Josiah Wedgwood (1730-1795), with generations of potters behind him and generations to come, finished his apprenticeship and entered into business with one of the best potters of the time, Thomas Whieldon, in the early 1750's for five years, producing among other things, the green glaze and mottled glaze tableware for which the partnership became known.
In 1768, Wedgwood went into partnership with Thomas Bentley for the manufacture of "ornamental wares" including cameos, intaglios, large tablets or bas-relief for use as chimney and frieze decoration, vases, busts, statues, lamps, candelabras, tea and coffee services and other small items not fitting into the category of "useful wares". The latter are defined as tableware items useful as at meals, those he produced in partnership with his cousin Thomas Wedgwood.
The Wedgwood and Bentley period, 1768-1780 produced the finest of the firm's wares and the innovation, invention and craftsmanship coming out of that period has neverw been duplicated even though the company is still active and producing pottery and porcelain daily.
The factory has produced numerous varieties of ware which can be classified under the headings of Creamware (1759), Rosso Antico (1765), Basalt (1768), Caneware (1770), Jasper (1774), Pearlware (1779), Drabware (1800), Bone China (1812), Parian (1848), and Majolica (1860). Most of these wares remain in continuous production today.

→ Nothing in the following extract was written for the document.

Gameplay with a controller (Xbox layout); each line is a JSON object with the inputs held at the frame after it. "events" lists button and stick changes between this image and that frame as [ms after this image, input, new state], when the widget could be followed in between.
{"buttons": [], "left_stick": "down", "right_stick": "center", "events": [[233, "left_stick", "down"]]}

Wedgwood was one of the first potters in England to consistently mark his production, from which two benefits to the collector spring. First, other than very rare exceptions (such as numbered, 1st edition Portland Vases and trial pieces not intended to be sold) all Wedgwood is marked, either impressed or printed under glaze, with the mark in use at the time of production. No paper labels were used. Therefore, the admonition "if it isn't marked, it isn't Wedgwood," works, for all practical purposes, all the time. Second, because the subject has been extensively studied and because the factory itself kept excellent records, the form of the mark or marks lead readily in most cases to identification of the period of manufacture.